Music and audio signal processing
Since I myself is a music lover and play a few musical instruments, it is natural that I do try to involve my research with music related projects so as to play and work at the same time, and why not? I hope other music lovers would also join with me to work as well as enjoy in the wonderful world of music.

Titles: (Mphil or PhD)

Internet Music and MP3 extension: The MP3 standard has now become the hottest music distribution medium in the Internet and looks it is going to revolutionize the whole music industrial in the years to come. With this new medium, one can think of many interesting applications. Here are the examples.

3D surround sound: we can combine a number of MP3 files it to form a 3D surround sounds, however, signal synchronization becomes a problem which requires extensive research.
Virtual bands: It is ideal if music lovers can play music together through the Internet, however, the time lag in the network prohibits us to do so. One simple idea is to have a standard file system so that one can add or remove Channels(tracks), and record and play at the same time. It is like a Karaoke system that the computer plays a part and the user plays another part, the computer will record both tracks for future replay. We can use MP3 as the backbone and develop extension to it to fulfill the above requirement. The research issues are data compression, synchronization etc. With this file standard, a recording (an extended MP3 file) of one musician may start a snowball and invites other artistic to join and it may evolve into many different forms of performances. The result may become another standard for music distribution in the future.

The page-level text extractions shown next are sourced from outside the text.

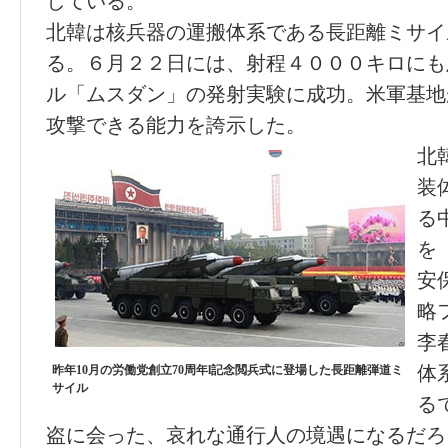
している。
北韓は核兵器の運搬体系である長距離ミサイ
る。６月２２日には、射程４０００キロにも
ル「ムスダン」の発射実験に成功。米軍基地
攻撃できる能力を誇示した。
北
装
る
を
安
略
李
体
昨年10月の労働党創立70周年l記念閲兵式に登場した長距離弾道ミ
サイル
る
盗に会った、哀れな通行人の境遇になるだろ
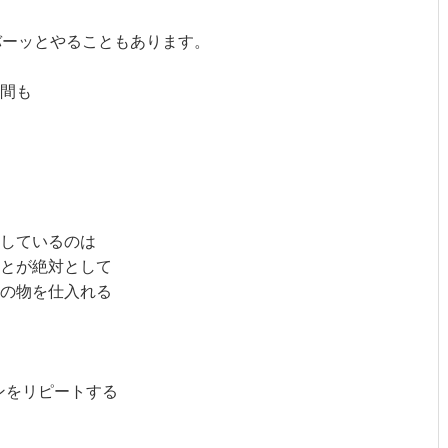
バーッとやることもあります。
間も
しているのは
ことが絶対として
目の物を仕入れる
コンをリピートする
。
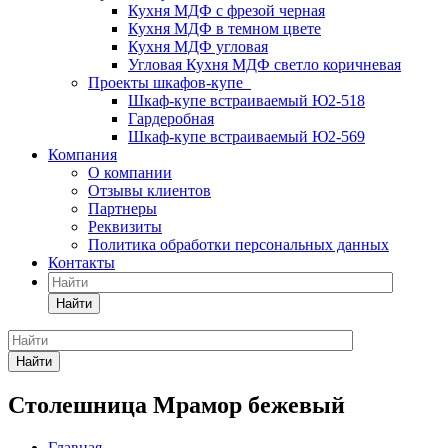
Кухня МДФ с фрезой черная
Кухня МДФ в темном цвете
Кухня МДФ угловая
Угловая Кухня МДФ светло коричневая
Проекты шкафов-купе
Шкаф-купе встраиваемый Ю2-518
Гардеробная
Шкаф-купе встраиваемый Ю2-569
Компания
О компании
Отзывы клиентов
Партнеры
Реквизиты
Политика обработки персональных данных
Контакты
Найти
Найти
Столешница Мрамор бежевый
Главная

Music signal analysis: Music signals are being analyzed by Fourier transform, wavelet transform and other Time-frequency analysis (Wigner transforms). A new time-domain analysis is being developed here at our lab. and future investigation and analysis are needed. This project would concentrate on the techniques in showing the time varying spectral information within a signal for various western and Chinese musical instruments. It is suitable for those would love music and would like to know more about the signal processing side of it. The result can be used in developing more efficient methods for musical signal compression in the future.
Music synthesis by wavelet transform: There are three major techniques in music synthesis for electronic musical instruments: (1) Frequency modulation (FM), (2) wavetable and (3) waveguide. The FM technique is only a simple engineering solution and cannot generate authentic sounds of traditional instruments, i.e., the violin, flute etc. The wavetable technique is good but tone variation is difficult to achieve. The waveguide technique can generate sound of plucked or woodwind instrument and not suitable for fiddle instrument. Recently the wavelet technique is found to be useful in data compression but it has not been used for music synthesis which I think is a very suitable candidate. The methodology is simple, just use wavelet transform to analyze the recording of a sound and use the parameters obtained for regeneration. By adjusting the parameters, I hope we can achieve a wide range of sound expressions and effects. See also this web page for a tutorial on music synthesis

Environmental sound compression: The current sound compression algorithms only compress sound signals without considering the positioning of sound sources and the environment that the recording was made. If these information is included, we will not only obtain good surround sound replay but also be able to manipulate sound positions according to our tatse. It is similar to 3D graphics generation but the domain is in the audio signal domain. I expect one can generate exciting results since this idea has not been explored in detail by others.